=== TEXT FOR ANALYSIS ===
This conflict is no different.

Certain heavily-biased Middle eastern and European journalists have castigated Israel for using illegal incendiaries against civilians. It turns out those "illegal incendiaries" are quite legal 155mm M825A1 shells used to create smoke screens.


An aid organization temporarily stopped shipments of food and medical supplies into Gaza based upon definitive claims reported by the media that an Israeli tank targeted and shot at one of their trucks with a tank shell, killing the driver. Days later, after many came to accept this as fact, it was revealed that tank fire was not involved in the death of the driver, and that Hamas sharpshooters armed with rifles may have killed him.

Two news organizations—CNN and Channel 4—uncritically reported the claims of a Palestinian cameraman who stated his brother and cousin were killed by an IDF drone that fired a missile at them as the played on a rooftop. That no known missiles could cause the cartoonishly minimal damage shown on the rooftop, and that critics in the medical field quickly denouced the CPR performed on the boy in the hospital by a known propagandist dcotor as poorly pantomimed fakery, is buried by both networks, who defend the footage created by a cameraman who was later determined to have ties to Hamas.

France 2 is the latest to fake journalism, airing footage they claimed was from Israeli attacks, when the carnage aired actually come from a blast caused by Palestinian militants in 2005.

Another news organization can't tell the difference between dropping flares and dropping bombs. One pathic professional that reports from the region can't tell the difference between airplanes and helicopters.
===
- [SET OF TASKS]
**a.** Translate this sentence from the passage on news coverage of the Gaza conflict into Spanish: "Another news organization can't tell the difference between dropping flares and dropping bombs."
**b.** Please extract the part of the passage on news coverage of the Gaza conflict that begins at the words "This conflict is" and stops after "have killed him.".
=== EXTRACTED INFORMATION ===
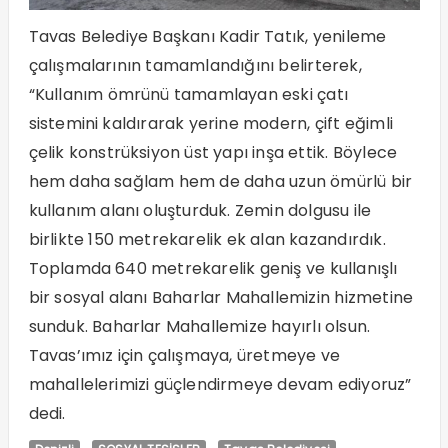
Tavas Belediye Başkanı Kadir Tatık, yenileme
çalışmalarının tamamlandığını belirterek,
“Kullanım ömrünü tamamlayan eski çatı
sistemini kaldırarak yerine modern, çift eğimli
çelik konstrüksiyon üst yapı inşa ettik. Böylece
hem daha sağlam hem de daha uzun ömürlü bir
kullanım alanı oluşturduk. Zemin dolgusu ile
birlikte 150 metrekarelik ek alan kazandırdık.
Toplamda 640 metrekarelik geniş ve kullanışlı
bir sosyal alanı Baharlar Mahallemizin hizmetine
sunduk. Baharlar Mahallemize hayırlı olsun.
Tavas’ımız için çalışmaya, üretmeye ve
mahallelerimizi güçlendirmeye devam ediyoruz”
dedi.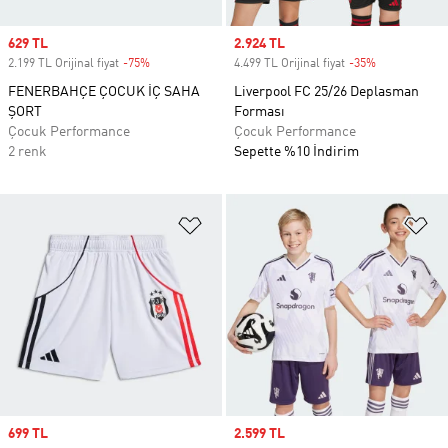
Sale price
629 TL
Sale price
2.924 TL
2.199 TL Orijinal fiyat
-75%
Discount
4.499 TL Orijinal fiyat
-35%
Discount
FENERBAHÇE ÇOCUK İÇ SAHA
Liverpool FC 25/26 Deplasman
ŞORT
Forması
Çocuk Performance
Çocuk Performance
2 renk
Sepette %10 İndirim
Favori Listesine Ekle
Fa
Sale price
699 TL
Sale price
2.599 TL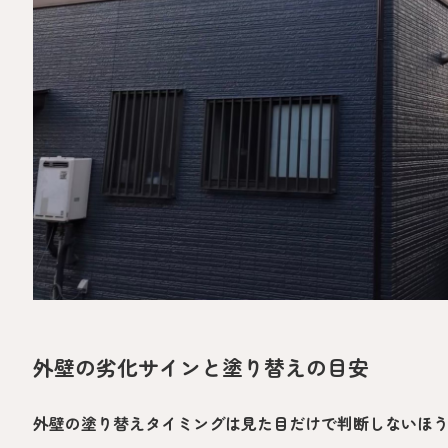
外壁の劣化サインと塗り替えの目安
外壁の塗り替えタイミングは見た目だけで判断しないほ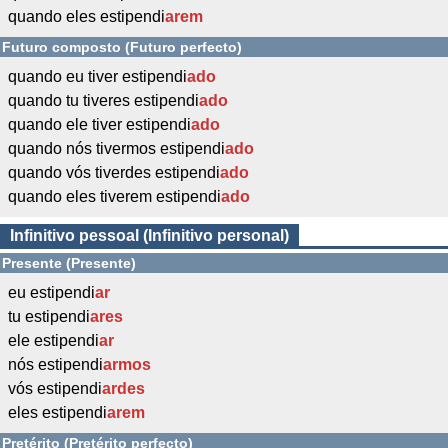
quando eles estipendi
arem
Futuro composto (Futuro perfecto)
quando eu tiver estipendi
ado
quando tu tiveres estipendi
ado
quando ele tiver estipendi
ado
quando nós tivermos estipendi
ado
quando vós tiverdes estipendi
ado
quando eles tiverem estipendi
ado
Infinitivo pessoal (Infinitivo personal)
Presente (Presente)
eu estipendi
ar
tu estipendi
ares
ele estipendi
ar
nós estipendi
armos
vós estipendi
ardes
eles estipendi
arem
Pretérito (Pretérito perfecto)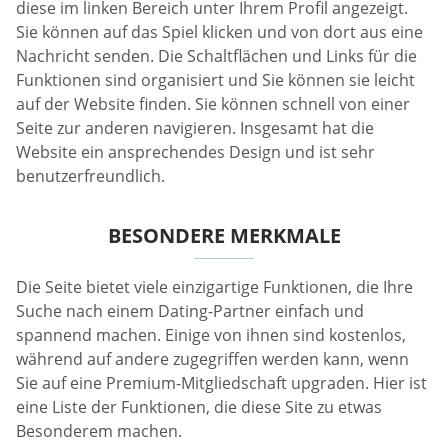
diese im linken Bereich unter Ihrem Profil angezeigt.
Sie können auf das Spiel klicken und von dort aus eine
Nachricht senden. Die Schaltflächen und Links für die
Funktionen sind organisiert und Sie können sie leicht
auf der Website finden. Sie können schnell von einer
Seite zur anderen navigieren. Insgesamt hat die
Website ein ansprechendes Design und ist sehr
benutzerfreundlich.
BESONDERE MERKMALE
Die Seite bietet viele einzigartige Funktionen, die Ihre
Suche nach einem Dating-Partner einfach und
spannend machen. Einige von ihnen sind kostenlos,
während auf andere zugegriffen werden kann, wenn
Sie auf eine Premium-Mitgliedschaft upgraden. Hier ist
eine Liste der Funktionen, die diese Site zu etwas
Besonderem machen.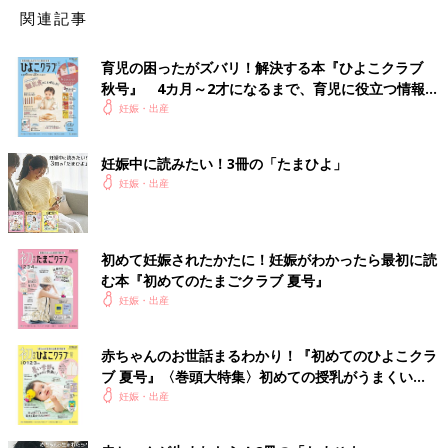
関連記事
育児の困ったがズバリ！解決する本『ひよこクラブ
秋号』 4カ月～2才になるまで、育児に役立つ情報が
いっぱい！
妊娠・出産
妊娠中に読みたい！3冊の「たまひよ」
妊娠・出産
初めて妊娠されたかたに！妊娠がわかったら最初に読
む本『初めてのたまごクラブ 夏号』
妊娠・出産
赤ちゃんのお世話まるわかり！『初めてのひよこクラ
ブ 夏号』〈巻頭大特集〉初めての授乳がうまくい
く！ おっぱい・ミルクの基本と夏のトラブル 解決テ
妊娠・出産
ク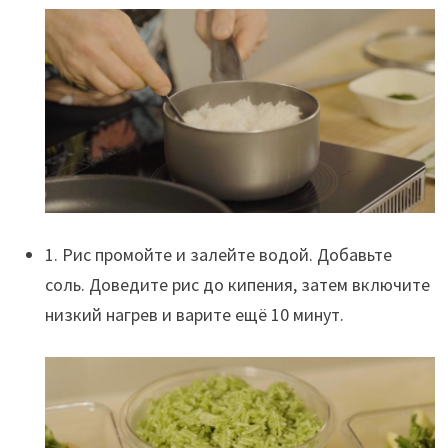
1. Рис промойте и залейте водой. Добавьте
соль. Доведите рис до кипения, затем включите
низкий нагрев и варите ещё 10 минут.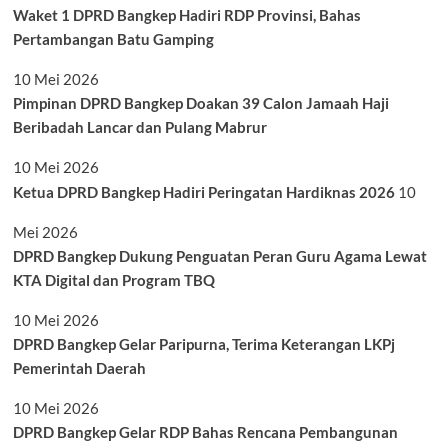
Waket 1 DPRD Bangkep Hadiri RDP Provinsi, Bahas
Pertambangan Batu Gamping
10 Mei 2026
Pimpinan DPRD Bangkep Doakan 39 Calon Jamaah Haji
Beribadah Lancar dan Pulang Mabrur
10 Mei 2026
Ketua DPRD Bangkep Hadiri Peringatan Hardiknas 2026
10
Mei 2026
DPRD Bangkep Dukung Penguatan Peran Guru Agama Lewat
KTA Digital dan Program TBQ
10 Mei 2026
DPRD Bangkep Gelar Paripurna, Terima Keterangan LKPj
Pemerintah Daerah
10 Mei 2026
DPRD Bangkep Gelar RDP Bahas Rencana Pembangunan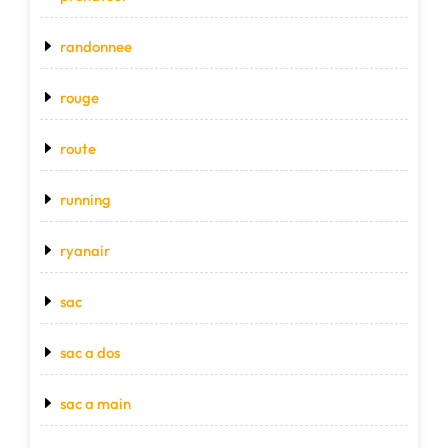
randonnee
rouge
route
running
ryanair
sac
sac a dos
sac a main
===
- [PROBLEM SOLUTIONS]
**a.** Otra organización de noticias no sabe distinguir entre lanzar bengalas y lanzar bombas.

**b.**
This conflict is no different.

Certain heavily-biased Middle eastern and European journalists have castigated Israel for using illegal incendiaries against civilians. It turns out those "illegal incendiaries" are quite legal 155mm M825A1 shells used to create smoke screens.


An aid organization temporarily stopped shipments of food and medical supplies into Gaza based upon definitive claims reported by the media that an Israeli tank targeted and shot at one of their trucks with a tank shell, killing the driver. Days later, after many came to accept this as fact, it was revealed that tank fire was not involved in the death of the driver, and that Hamas sharpshooters armed with rifles may have killed him.